~Science x Agriculture x Global～
The U.S.A., University of Rhode Island
3rd-year of the Department of Chemical and Biological Engineering: NAGAO, Miyu
Period of study: July 16/2022 – September 11/ 2022
TOBITATE! Study Abroad Initiative (Professional Course)
Lecture at the University of Rhode Island
I studied at the University of Rhode Island which was located on the east coast of the U.S.A. I visited 3 NPOs and farms via the university. I learned about agrochemicals, agricultural management, and the sixth industrialization of agricultural products by assisting the farmers.
I did homestay and attended training at the farms from 8 am to 1 pm on weekdays.
The first farm was large and it had been lasting for 60 years. Their main business was to run fruit picking and a store to sell their products. During the 3 weeks of training, I pruned apple trees, planted corn and I learned the difference between Japanese agriculture and U.S.A. agriculture through many specialized technologies. Also, I was allowed to make some pickles, which was the recipe I made and proposed when I was in Japan, in the kitchen of the store. The blueberry pickles got a good review, and they said they would consider commercializing it.
Making pickles at the farm during training
The second farm was run by a couple who quit their jobs in Boston and started the farm 5 years ago. Their main business was CSA (a system in that customers pay the fee first and they receive seasonable vegetables twice a week) and a farmer’s market (open twice a week in the local areas in the U.S.A.).

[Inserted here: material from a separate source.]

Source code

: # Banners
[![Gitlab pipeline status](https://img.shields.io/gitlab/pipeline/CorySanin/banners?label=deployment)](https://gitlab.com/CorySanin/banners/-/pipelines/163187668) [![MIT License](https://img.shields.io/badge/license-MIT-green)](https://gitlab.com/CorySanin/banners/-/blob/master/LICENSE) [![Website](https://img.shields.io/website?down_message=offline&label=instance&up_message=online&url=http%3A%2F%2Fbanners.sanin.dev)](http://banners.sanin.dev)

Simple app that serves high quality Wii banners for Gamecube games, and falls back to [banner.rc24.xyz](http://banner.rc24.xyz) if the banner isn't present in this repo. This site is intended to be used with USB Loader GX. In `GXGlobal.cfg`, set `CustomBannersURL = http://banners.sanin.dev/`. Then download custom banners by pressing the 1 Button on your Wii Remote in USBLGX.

During the 3 weeks of training, I harvested and maintained over 15 types of crops. All of their staff were young females, so I felt comfortable talking to them during the training. When I asked them, “Why did you choose agriculture?”, they answered, “We can get involved in from preparing soils to selling produces, and we can see how happy the customers are. Isn’t it great?”. I still remember well when they said that.
With a local farmer
The third farm was an NPO that was responsible for organizing local districts. They planned and opened a farmer’s market, and organized an agricultural summer school for kids during the summer holiday. (In the U.S.A., it is not allowed to leave children alone at home, so some parents send their children to a summer school.) During the 2 weeks of training, I joined lectures to learn how to plan and held events, also I joined a summer school. I learned agriculture broadly.
The common thing in all the 3 farms I had training was that they all did “organic farming”. It is not the mainstream in Japan, but an organic farm is popular branding in the U.S.A. Farmer’s Market (Flea Market for vegetables) and has a demand. For example, there was no time without customers for 4 hours. I would like to make the organic farming/ Farmer’s Market to be mainstream in Japan and contribute to the Local Production Local Consumption which leads to SDGs.
Explained Tanabata culture to local people
With my host family and agent
What I learned through the training is “do my best for everything”. Before I came to Kosen, I was given what to do, so most of my attitude toward studying and behavior was passive. But Kosen respects independence, so we get only minimal assignments. I didn’t notice “it is my responsibility to study or not” and I used to think “it is not cool to be aggressive”. I had such an attitude toward school life before. But I grabbed the opportunity to study abroad when I had the kind of thought. I was not good at English, but local people in the U.S.A. said to me, “You are trying so hard to tell us what you want to say in English, and we want to help you”.
I re-recognized that “do my best” was cool because it was not an ordinal thing. So I would like to do my best for what I want to do.